On Friday last week, the FTSE 100 climbed 12.63 GBP from 6,999.1 to 7,011.64, marking another month in 2016 that the index has closed above the 7,000 mark and bringing it about 127 points short of the all-time high. The index is a crucial benchmark for the health of the British economy, projecting the performance the top 100 corporations listed on the London Stock Exchange. As such, analysts and concerned citizens alike have historically kept an eye on the “Footsie” since its beginnings in January 1984.
When the FTSE 100 reaches a high mark, it generally means that Britain’s largest companies are doing well, which is a positive for most UK-based markets. While the FTSE 250 is widely accepted as being a more accurate indicator of the economy’s overall health, the FTSE 100 offers a succinct view of what’s happening at the top and its success typically correlates with other desirable economic conditions. As the pound keeps sliding and the FTSE continues its ascent, many investors and traders are researching the performance of the index and how it might have an impact in their sector.
Higher FTSE 100 and lower pound value is good for the economy
The latest pound depreciation marks the 7th time the currency has significantly plunged in value during the past 100 years, and all previous times the combination of a higher FTSE 100 and a decrease in pound value has equated to the economy becoming less reliant on consumer spending and more able to benefit from the gains of manufacturers and large corporations.
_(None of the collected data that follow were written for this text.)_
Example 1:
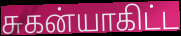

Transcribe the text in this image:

சுகன்யாகிட்ட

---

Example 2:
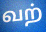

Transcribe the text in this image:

வற்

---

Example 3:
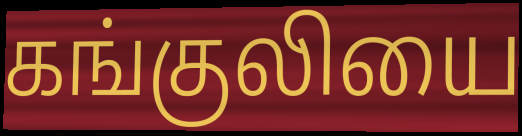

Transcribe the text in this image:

கங்குலியை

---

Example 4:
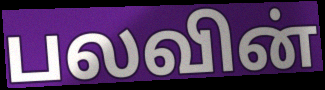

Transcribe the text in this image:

பலவின்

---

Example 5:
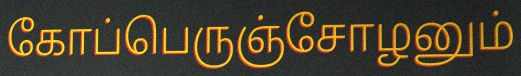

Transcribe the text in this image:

கோப்பெருஞ்சோழனும்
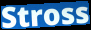
Stross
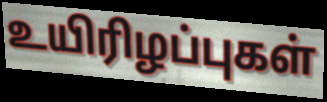
உயிரிழப்புகள்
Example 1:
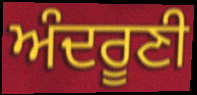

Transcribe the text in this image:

ਅੰਦਰੂਣੀ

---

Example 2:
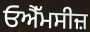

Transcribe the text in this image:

ਓਐੱਮਸੀਜ਼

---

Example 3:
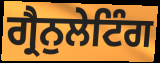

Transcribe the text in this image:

ਗ੍ਰੈਨੁਲੇਟਿੰਗ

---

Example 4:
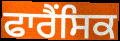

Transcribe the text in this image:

ਫਾਰੈਂਸਿਕ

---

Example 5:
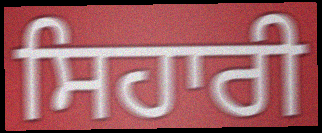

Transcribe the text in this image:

ਸਿਹਾਰੀ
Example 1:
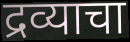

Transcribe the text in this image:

द्रव्याचा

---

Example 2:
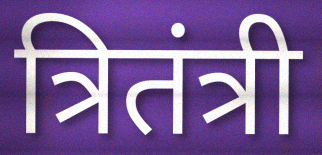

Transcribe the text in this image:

त्रितंत्री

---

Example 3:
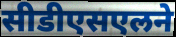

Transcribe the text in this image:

सीडीएसएलने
If you were a foreign exchange trader using resources such as xe.com or platforms such as ETX Capital to track the strength of currencies in terms of exchange rate, you might initially think that the pound losing strength is bad for the UK economy. However, from the perspective of an economist, it has been proven that historically a weakening of the pound can lead to positive impacts on the British economy because it reduces the cost of exports and encourages an influx of funds from other countries, while also swaying growth in favour of big business (i.e. – the companies you’d see on the FTSE 100).
In September 1992, a 15% drop in value of the pound boosted exports and by 1997 this trading environment led to a more balanced economy than the UK has had since the 1984 surplus. However, the pound’s decline in 2007-2009 didn’t provide as much of a boost because the global financial crisis of 2008 restricted sales, and by that time there was less room for expansion in the manufacturing sector.
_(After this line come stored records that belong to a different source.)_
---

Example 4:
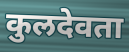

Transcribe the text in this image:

कुलदेवता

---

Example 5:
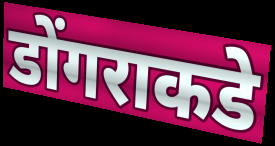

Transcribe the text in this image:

डोंगराकडे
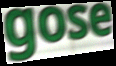
gose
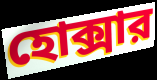
হোক্সার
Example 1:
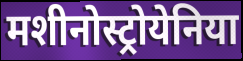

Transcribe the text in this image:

मशीनोस्ट्रोयेनिया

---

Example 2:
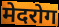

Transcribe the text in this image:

मेदरोग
Recovering from the aftermath of Brexit
Flash forward to mid-June of this year and the FTSE lost $80bn in value within the span of four days as investors became concerned about the Leave campaign taking a significant lead. Surprisingly, within only four months, a total value of $193bn was added back into the index, culminating in a new all-time high on 11 October with the index closing at 7,129.83. The new high was helped along strongly by the decline in the value of the pound, which reached its lowest point in 168 years in mid-October.
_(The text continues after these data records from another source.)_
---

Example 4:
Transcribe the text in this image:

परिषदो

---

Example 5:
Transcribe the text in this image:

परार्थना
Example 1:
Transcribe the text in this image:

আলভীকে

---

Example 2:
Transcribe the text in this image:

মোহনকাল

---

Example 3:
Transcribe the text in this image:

The benchmark’s recovery has not been straightforward. We saw the pound begin to soar in early November after the Bank of England hinted that it would not be cutting interest rates further and the High Court ruled that Parliament needed to further approve the Brexit process. These two events spurred a wave of uncertainty surrounding the future of the Leave agenda and led to the FTSE 100 declining rapidly during the first week of November. However, we have seen a strong rebound in the markets going into December as the UK continued with its plan of setting itself apart from the European Union.
When the FTSE climbs, unemployment falls and self-employment rises
When the index does well that is a sign that the biggest companies in the UK are generating profits and expanding quickly enough to hire more employees – so a rise in the FTSE 100 typically correlates with low unemployment. Perhaps the best example of this was the first quarter of 2014, when the FTSE 100 reached a 14-year high while the unemployment rate reached a 5-year low according to the Office of National Statistics (ONS).
Interestingly, a rising FTSE 100 also equates to an increase in self-employment, possibly because the same trends that inspire entrepreneurship coincide with corporate development and growth. A healthier economy is more conducive to launching new businesses, so it makes sense that when the most established companies are doing well, investors are more confident in the prospect of making entry in any sector. Conversely, when the economy is doing bad, it’s more difficult to obtain funding and people are less optimistic about starting their own endeavours.
Will the FTSE 100 surpass its all-time high again?
We’ve seen a relatively steady increase in the FTSE 100 since the Brexit vote in June, with only a few occasional dips due to uncertainty surrounding the government’s plans for the process. It seems the UK may be making an attempt to improve its financial standing as it embraces a new political landscape, with the UK more independent and economically balanced than it has been in quite some time. And it is possible that 2017 will bring a month even better than October of this year.
On 11 October the index reached it’s highest point yet at 7,128, topping the previous record set in April 2015. If the trend continues, next year could also see a record-topping month, but we’ll likely see a decline before the index boosts back up again. It would be surprising to see the FTSE abandon its somewhat cyclical nature and continue on a steady ascent, but it’s certainly possible given the newly favourable conditions of the UK economy.
What does this mean for small businesses?
Small and medium-sized enterprises (SMEs) are in an ideal position to land new clients and projects when the FTSE is soaring because executives are typically more conducive to propositions when the markets are doing well. This is particularly true for service providers and B2B companies that supply larger corporations with materials, software, and other solutions.